Verre de première

À l’aéroport, dans la longue file à l’enregistrement, bien que plongé dans mon livre, je sens que le mouvement des hôtesses annonce quelque changement imminent, interrompant de plus en plus fréquemment ma lecture. Il se pourrait qu’on ouvre un second guichet pour accélérer l’enregistrement de ce gros porteur. Il s’agirait alors d’être plutôt au début de la nouvelle file qu’à la fin de l’actuelle. Un contact visuel avec l’hôtesse qui doit probablement faire jouer quelque mécanisme inconscient d’humanité, celle-ci coupe juste devant moi et me voici le premier de cette nouvelle file vers ce nouveau guichet. Chouette.

Je salue l’hôtesse au guichet avec un large sourire en tendant mon passeport et lui demande si l'avion est plein et si elle a de la place pour de grandes jambes comme les miennes. Une question un peu vieillotte héritée de l’époque où on ne marchandait pas encore les changements de siège et les sorties de secours. — Vous serez en première. — Ah ? Ben.. Merci…. Deuxième bonne surprise en quelques minutes.

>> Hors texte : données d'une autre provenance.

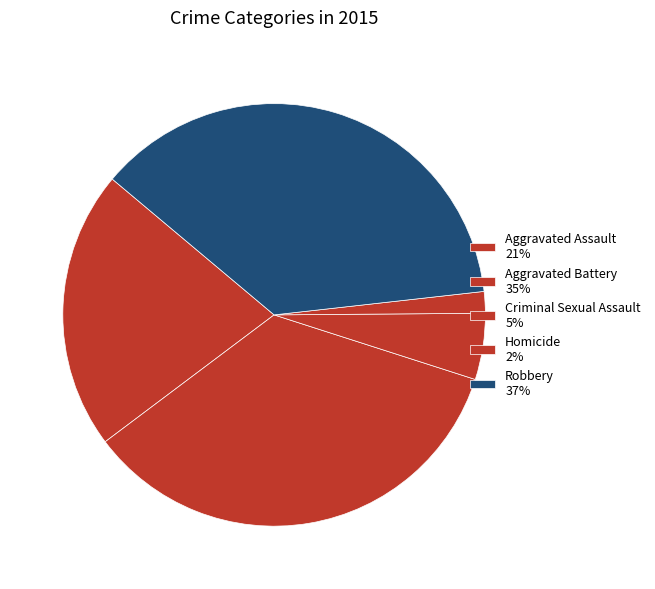

What portion of the pie excludes Robbery?

62.9%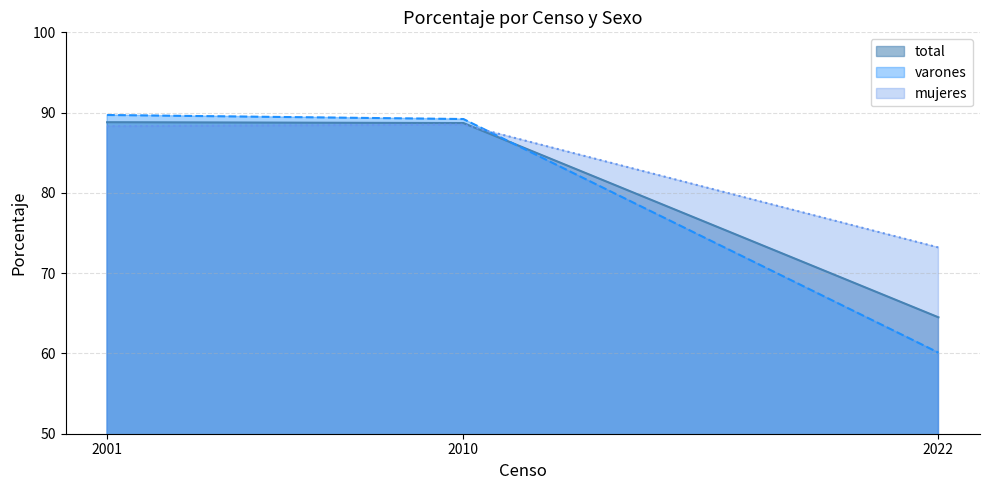

The mujeres series shows 139.4 at 2001. True or false?

False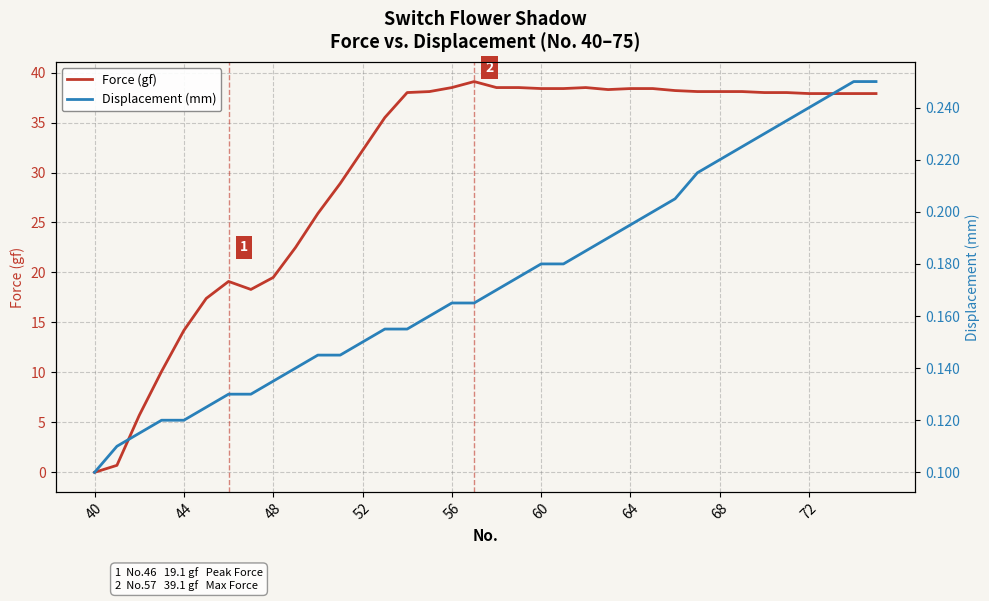

The value of Force (gf) at 64 is 25.1. True or false?

False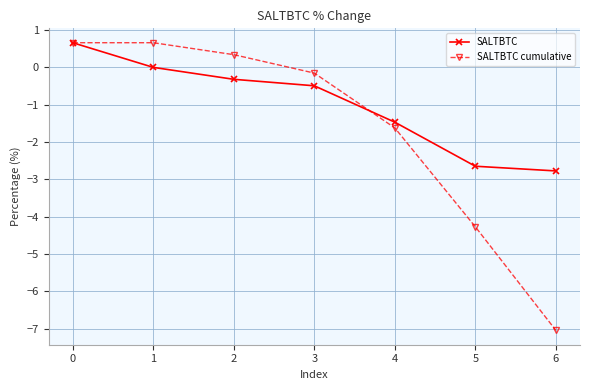

Reading right to left, what are all the values shown in this chart?

SALTBTC: -2.8	-2.6	-1.5	-0.5	-0.3	0.0	0.7
SALTBTC cumulative: -7.0	-4.3	-1.6	-0.2	0.3	0.7	0.7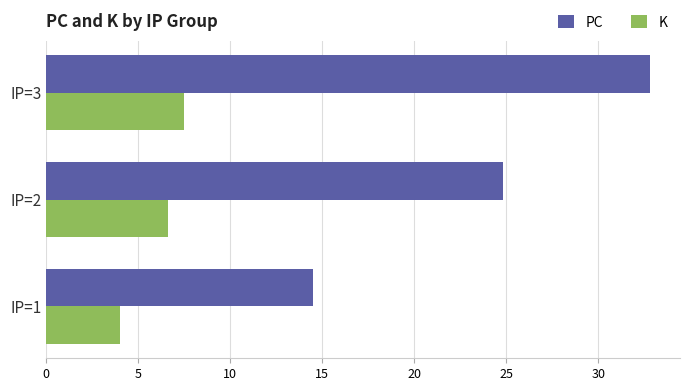

What is the average value of the K series?

6.0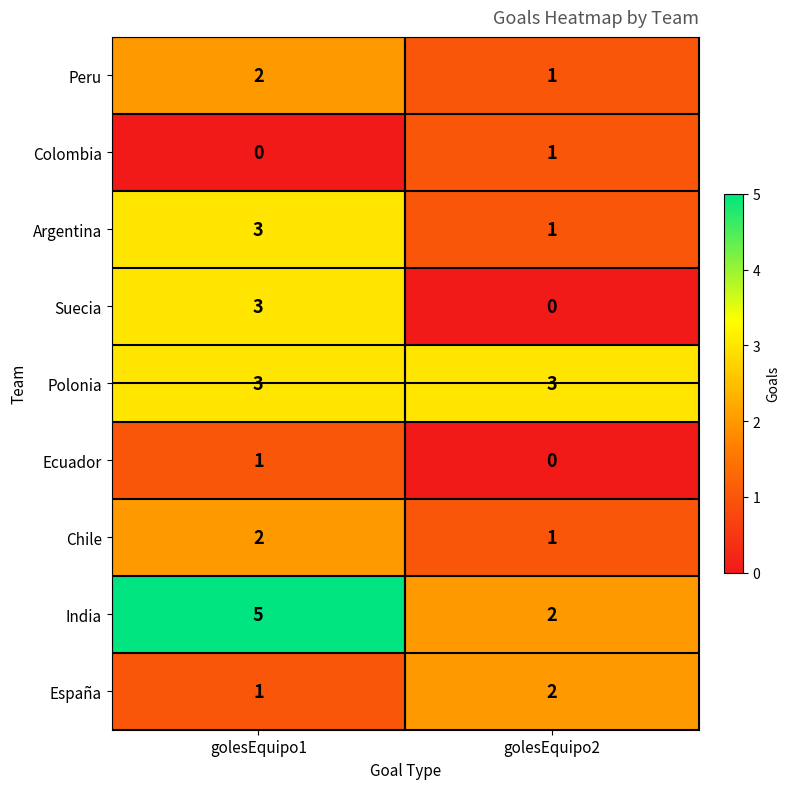

Is it true that Argentina equals 1 at golesEquipo2?

True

Et me voici dans l’avion. C’est la seconde fois que ça m'arrive entre Paris et Montréal, et une fois de plus avec Corsair. Sans faire ici l’inventaire un peu infantile de tous les avantages, réels, de ce genre de place, d’autant plus savoureux qu’ils sont le fruit du hasard, je suis frappé par l’idée des verres en verre.

Des « verres en verre », quelle drôle de façon de dire, d’abord, et pourtant c’est sans doute la meilleure façon de les appeler. Et des couteaux en métal, comme avant 2001 ! Mais ce qui est le luxe ou le chic d’un jour a pu être la normalité dans le passé. Et ces verres m'évoquent des voyages en train en Russie et en avion encore plus anciens, avant le coronavirus, avant le 11 septembre...

Janvier 1990, dans le Paris-Moscou-Tripoli-Ouagadougou-Monrovia d’Aeroflot, nous partagions du thé dans des verres en verre, cerclés de métal, typiques de la gastronomie russe. Et s’associent aujourd’hui à ces verres, outre le thé brûlant qu’on y versait — le Tchaï, simple mot commun au russe et à l'arabe, avant d’être un mot de reconnaissance de la branchitude lattée des cafés modernes — les conversations et les rires qui masquaient les incompréhensions des voyageurs que je croisais dans l’avion.

On s’essayait dans différentes langues : russe, allemand, anglais, français, avec autant de difficultés que d’encouragement. On se racontait les voyages, assez simplement, sans trop d’admiration ou d’affichage. À Moscou, on se dispersait pour la nuit, tendant de dormir sur des sièges ronds, dans des coins de hall, sur des moquettes dures et on se retrouvait au petit-déjeuner à la soviétique. Dés que nous étions huit assis à table, les matriochkas arrivaient et nous servaient : du thé bien sûr, du pain noir aux céréales, des tranches de fromage et de jambon. Quand nous paraissions avoir fini notre assiette réconfortante, elles venaient vers nous en nous interrogeant. Nous répondions alors dans l'espoir qu’elles nous resservent : « Alors, vous pouvez partir ! »

À Tripoli, escale : nous descendions de l’avion pour nous retrouver dans une petite salle d'attente sous douane. Il n’y avait là pas grand chose d’autre que des présentoirs avec des livres, verts, toujours le même : le petit livre vert de Khadafi, en de nombreuses langues !

À Ouagadougou, c’était le terminus temporairement, la guerre faisant rage au Llibéria, et j’y atterrissais pour la quatrième fois avec un projet en trois étapes : premièrement, aller visiter la dernière école que j'avais construite dans le nord du Burkina Faso ; deuxièmement, partir en taxi brousse à Kpalimé au Togo rejoindre des amis ; et troisièmement, reprendre un avion pour Abidjan en Côte d’Ivoire et y travailler le reste de l’année pour mon stage de fin d’études d’ingénieur.

L’avion, notamment dans de bonnes conditions, est vraiment un moment propice à la rêverie, aux associations d’idées, aux plongées dans des mondes passés, surtout quand je suis au-dessus de l’Atlantique, suspendu entre mon présent, mon passé et mon futur.